The main reason is there’s a massive game here already (50 hours of play time it took for me to finish it the first time!), but once you complete the game, you’re actually sorry it’s over, and you’ll want to do it again. Luckily, you’ll have unlocked “Professional Mode” (I think it’s supposed to be harder, but I can’t really tell), Separate Ways (Where you take the role of Ada Wong in all the parts of the story where she actually crosses your path through the game as Leon), Assignment Ada (another Ada Wong mission) and the Mercenary challenges. This, for me, is the pinnacle. The mercenaries missions basically form the premise of throwing you, kicking and screaming, straight into one of the hugely intense mega-battles from the main game (e.g. the first village) but this time REALLY with no end in sight, a time limit and high scores to challenge. Attain enough points and survive to the end of the time limit and unlock another character. There are 4 mercenary missions and 5 mercenaries to choose from.
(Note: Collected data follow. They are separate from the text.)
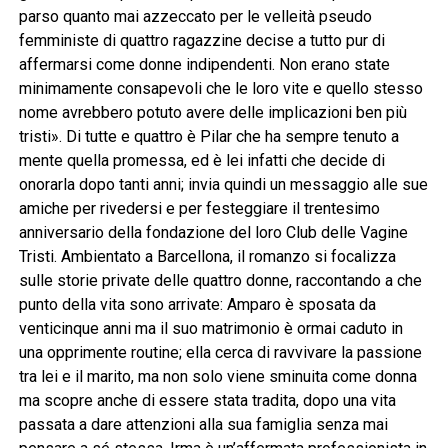
parso quanto mai azzeccato per le velleità pseudo
femministe di quattro ragazzine decise a tutto pur di
affermarsi come donne indipendenti. Non erano state
minimamente consapevoli che le loro vite e quello stesso
nome avrebbero potuto avere delle implicazioni ben più
tristi». Di tutte e quattro è Pilar che ha sempre tenuto a
mente quella promessa, ed è lei infatti che decide di
onorarla dopo tanti anni; invia quindi un messaggio alle sue
amiche per rivedersi e per festeggiare il trentesimo
anniversario della fondazione del loro Club delle Vagine
Tristi. Ambientato a Barcellona, il romanzo si focalizza
sulle storie private delle quattro donne, raccontando a che
punto della vita sono arrivate: Amparo è sposata da
venticinque anni ma il suo matrimonio è ormai caduto in
una opprimente routine; ella cerca di ravvivare la passione
tra lei e il marito, ma non solo viene sminuita come donna
ma scopre anche di essere stata tradita, dopo una vita
passata a dare attenzioni alla sua famiglia senza mai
There are several rewards for completing the extras, for example new costumes, but also new weapons you can receive or buy. For example, the “Chicago Typewriter” (a powerful machine gun) or the “Handcannon” (A Magnum variant that can be upgraded to 99 times as powerful as a standard handgun.)
Look, there’s not much more to say. This is an epic, and a classic. I’m going to say it once again, I’m a STRONG retro-head, firm in the belief that until this game, nothing had a hope of EVER being as good as Chaos, Sim City 2000, Pyro II, and so on.
This game has dominated my evenings of gaming completely, and even after completing it, I’m gasping for more, something that has NEVER happened before, except with Chaos.
If you don’t play this (on the Wii, the way it was MEANT to be played), and you miss out on many hours of some of the finest gaming to be had since the dawn of the electronic era.
Bloody play it. See for yourself. NOW.
There’s no excuse. None whatsoever.
You still reading this? Then go and buy a Wii and Resident Evil 4 now and immerse yourself. Do it.